• About this exercise: Using the records provided below, locate and copy each line that contains the word "frame".

=== Section Start ===

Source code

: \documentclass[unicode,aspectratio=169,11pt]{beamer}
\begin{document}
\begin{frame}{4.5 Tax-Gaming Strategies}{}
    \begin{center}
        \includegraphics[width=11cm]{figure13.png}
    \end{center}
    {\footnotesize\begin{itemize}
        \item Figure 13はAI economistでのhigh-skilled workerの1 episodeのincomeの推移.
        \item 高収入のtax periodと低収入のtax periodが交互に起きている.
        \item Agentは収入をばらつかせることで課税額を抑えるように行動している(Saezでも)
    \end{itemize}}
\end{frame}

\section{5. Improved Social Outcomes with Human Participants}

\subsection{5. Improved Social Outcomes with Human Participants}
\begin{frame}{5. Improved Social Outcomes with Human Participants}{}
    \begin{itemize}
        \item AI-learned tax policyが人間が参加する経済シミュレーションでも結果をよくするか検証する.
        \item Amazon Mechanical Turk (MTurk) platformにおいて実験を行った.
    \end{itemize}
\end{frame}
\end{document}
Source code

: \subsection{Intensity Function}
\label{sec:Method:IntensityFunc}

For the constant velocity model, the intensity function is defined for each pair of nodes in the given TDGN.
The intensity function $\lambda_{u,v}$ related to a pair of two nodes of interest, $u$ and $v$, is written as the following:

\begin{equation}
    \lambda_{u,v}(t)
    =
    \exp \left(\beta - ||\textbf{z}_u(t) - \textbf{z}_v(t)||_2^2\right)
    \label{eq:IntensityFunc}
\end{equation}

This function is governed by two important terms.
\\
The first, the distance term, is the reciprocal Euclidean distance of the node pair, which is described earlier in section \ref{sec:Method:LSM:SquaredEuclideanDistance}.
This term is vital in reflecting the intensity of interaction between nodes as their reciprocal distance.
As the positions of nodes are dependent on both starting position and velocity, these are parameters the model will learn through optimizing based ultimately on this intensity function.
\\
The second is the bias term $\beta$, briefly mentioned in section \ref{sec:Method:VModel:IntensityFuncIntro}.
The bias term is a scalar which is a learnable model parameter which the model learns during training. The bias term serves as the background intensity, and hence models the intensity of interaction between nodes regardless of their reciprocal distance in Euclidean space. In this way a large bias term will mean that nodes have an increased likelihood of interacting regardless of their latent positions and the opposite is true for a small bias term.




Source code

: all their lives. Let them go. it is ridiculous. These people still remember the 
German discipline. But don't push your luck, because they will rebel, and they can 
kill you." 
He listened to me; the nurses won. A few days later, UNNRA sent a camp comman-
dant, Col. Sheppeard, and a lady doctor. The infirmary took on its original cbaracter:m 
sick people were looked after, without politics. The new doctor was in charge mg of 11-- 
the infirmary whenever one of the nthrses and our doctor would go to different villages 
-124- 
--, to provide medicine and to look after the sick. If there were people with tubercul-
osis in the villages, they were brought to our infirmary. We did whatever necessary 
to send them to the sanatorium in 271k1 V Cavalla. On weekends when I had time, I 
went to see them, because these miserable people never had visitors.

=== Section End ===

• Exercise output:
\begin{frame}{4.5 Tax-Gaming Strategies}{}
\end{frame}
\begin{frame}{5. Improved Social Outcomes with Human Participants}{}
\end{frame}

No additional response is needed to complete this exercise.